JOHN MACK: That’s correct. And I, like Peter that you just talked to, was extremely skeptical when I first heard about this. I first heard about it from a colleague of mine who took me to meet with Budd Hopkins, who’s a pioneer in this area, and I thought about Hopkins and the people that believe this must be really you know, disturbed. And then when I began to hear these stories and particularly the consistency of these stories down to the last detail, I realized there was something unusual going on here that I could not explain within the familiar theories and conditions that I had known about working in psychiatry for over 40 years.

ALEX CHADWICK: We’re going to go to some callers and because of the kind of technical requirements we’re going to need to lose Peter in doing that. Before we do Peter, can I just ask if you are susceptible to – we have lost that call already? I won’t ask that.

Dr. Mack, let me ask you. Are the people you who tell you these stories in your view susceptible to what one might call – and what Dr. Robert Baker of the department of psychology at the university of Kentucky calls – a “fantasy-prone personality”?

JOHN MACK: That has not been my experience with these individuals. I’ve found them to be sincere, reluctant to come forward.
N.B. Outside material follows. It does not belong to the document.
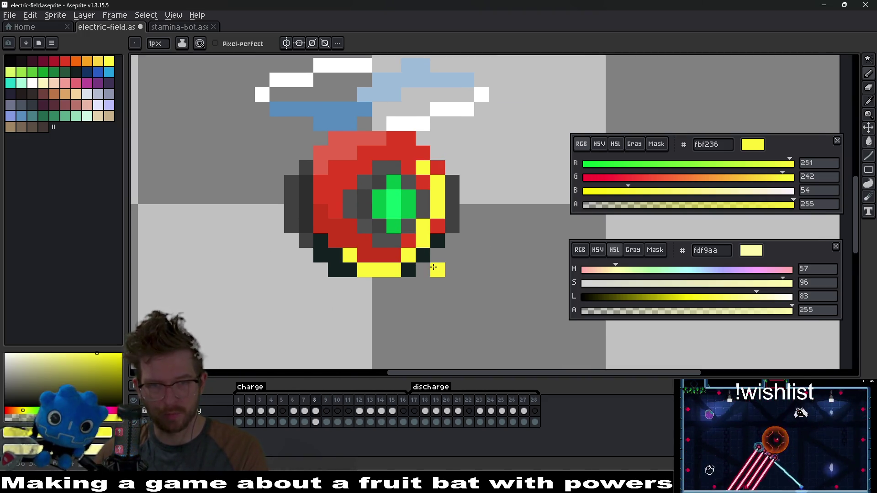
key("Return")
I noticed that at the beginning, you said people who have “claimed to” be taken the board UFOs the people generally do not “claim” this, and they, in fact, they come forward like Peter extremely reluctantly. They would prefer often to even be found mentally ill or to think it’s a dream, or that it’s a fantasy then to little by little have to face the fact that something has happened to them in their real world that they cannot explain.

ALEX CHADWICK: Also with us from member station KQBD in San Francisco is Timothy Ferris. He’s a professor of journalism at the University of California, Berkeley, and the author of The Mind’s Sky: Human Intelligence in a Cosmic Context. Thank you for being with us professor Ferris.

TIMOTHY FERRIS: I’m glad to be here.

ALEX CHADWICK: What is your view of people who report instances of being abducted on the spacecraft?

TIMOTHY FERRIS: Well, I would seem to me that we need to distinguish between the psychoanalytical aspect of this, which Dr. Mack I gather is addressing in his research, and the objective question of whether there is any evidence for that extraterrestrials are visiting the Earth.

The answer to the second question is no, there’s a, there’s hardly a shard of evidence that deserves to be called evidence that aliens are arriving.

It doesn’t mean they couldn’t show up this afternoon, but excuse me, the UFO phenomenon as such has been going on for decades and has added up to essentially a lot of hot air.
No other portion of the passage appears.